We meet a 17-year old Alex as he is stopped by customs at Dover with a glove compartment full of marijuana and Mr Peterson's urn of ashes on the passenger seat beside him. I'm hooked. [We then go back to the start of that unlikely friendship when a bullied 12-year Alex, escaping his tormenters, bursts into Mr Peterson's garden and appears to destroy his greenhouse. As penance his mother makes young Alex help Mr Peterson and so a wonderful friendship emerges, based initially around an introduction to Kurt Vonnegut.] Alex has had a very strange childhood and seems to collect disasters but in his deadpan narrative relates much of the extraordinary incidents of his young years as nothing to get too excited about. But I did. I got excited all the way through. Couldn't leave the book alone and certainly dub it one of my all time favourites. A wonderful tale.
The Lovereading view...
Sad, funny, entertaining and profound The Universe versus Alex Woods is a tale of an unexpected friendship, an unlikely hero and an improbable journey which we join as Alex is stopped at Dover customs with 113 grams of marijuana and an urn full of ashes on the passenger seat. This debut which treads the fine line between light and dark, laughter and tears has already been snapped up by lots of international publishers and could be the next ‘Curious Incident of the Dog in the Night-Time’.

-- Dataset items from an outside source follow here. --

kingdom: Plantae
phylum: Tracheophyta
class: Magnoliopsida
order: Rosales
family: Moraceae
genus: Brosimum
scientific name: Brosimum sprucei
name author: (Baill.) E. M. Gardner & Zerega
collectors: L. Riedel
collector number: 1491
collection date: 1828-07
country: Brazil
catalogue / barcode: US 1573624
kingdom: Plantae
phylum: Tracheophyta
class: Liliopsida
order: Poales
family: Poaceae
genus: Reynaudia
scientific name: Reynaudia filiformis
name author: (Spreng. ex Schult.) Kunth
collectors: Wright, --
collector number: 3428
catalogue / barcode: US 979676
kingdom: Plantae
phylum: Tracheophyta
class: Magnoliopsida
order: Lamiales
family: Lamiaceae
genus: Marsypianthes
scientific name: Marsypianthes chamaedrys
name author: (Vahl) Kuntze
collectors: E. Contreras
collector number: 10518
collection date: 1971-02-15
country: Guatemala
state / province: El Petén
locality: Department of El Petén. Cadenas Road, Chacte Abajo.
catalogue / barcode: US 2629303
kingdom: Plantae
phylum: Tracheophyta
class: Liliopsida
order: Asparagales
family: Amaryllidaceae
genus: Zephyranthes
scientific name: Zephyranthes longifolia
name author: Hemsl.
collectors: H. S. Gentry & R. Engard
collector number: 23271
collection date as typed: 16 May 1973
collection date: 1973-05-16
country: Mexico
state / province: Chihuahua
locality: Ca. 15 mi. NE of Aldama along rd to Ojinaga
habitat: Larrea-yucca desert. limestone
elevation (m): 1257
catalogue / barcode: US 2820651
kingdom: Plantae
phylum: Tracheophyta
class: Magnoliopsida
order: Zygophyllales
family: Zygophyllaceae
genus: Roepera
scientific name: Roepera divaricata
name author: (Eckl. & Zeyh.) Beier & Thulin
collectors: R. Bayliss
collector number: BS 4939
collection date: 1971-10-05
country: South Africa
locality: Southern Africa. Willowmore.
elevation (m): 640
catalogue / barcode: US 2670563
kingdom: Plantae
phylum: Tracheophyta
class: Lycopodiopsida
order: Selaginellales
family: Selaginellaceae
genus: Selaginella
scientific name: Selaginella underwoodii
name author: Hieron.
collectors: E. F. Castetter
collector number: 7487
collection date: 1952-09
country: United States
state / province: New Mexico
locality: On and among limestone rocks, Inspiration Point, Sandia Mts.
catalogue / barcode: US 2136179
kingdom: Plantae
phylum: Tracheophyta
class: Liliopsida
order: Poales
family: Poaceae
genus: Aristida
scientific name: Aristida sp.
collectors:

A tale of an unexpected friendship, an unlikely hero and an improbable journey, Alex's story treads the fine line between light and dark, laughter and tears.
And it might just strike you as one of the funniest, most heartbreaking novels you've ever read. Alex Woods knows that he hasn't had the most conventional start in life.
He knows that growing up with a clairvoyant single mother won't endear him to the local bullies. He also knows that even the most improbable events can happen - he's got the scars to prove it. What he doesn't know yet is that when he meets ill-tempered, reclusive widower Mr Peterson, he'll make an unlikely friend.
Someone who tells him that you only get one shot at life. That you have to make the best possible choices. So when, aged seventeen, Alex is stopped at Dover customs with 113 grams of marijuana, an urn full of ashes on the passenger seat, and an entire nation in uproar, he's fairly sure he's done the right thing ...
Gavin Extence was born in 1982 and grew up in the interestingly named village of Swineshead, Lincolnshire. From the ages of 5-11, he enjoyed a brief but illustrious career as a chess player, winning numerous national championships and travelling to Moscow and St Petersburg to pit his wits against the finest young minds in Russia. He won only one game.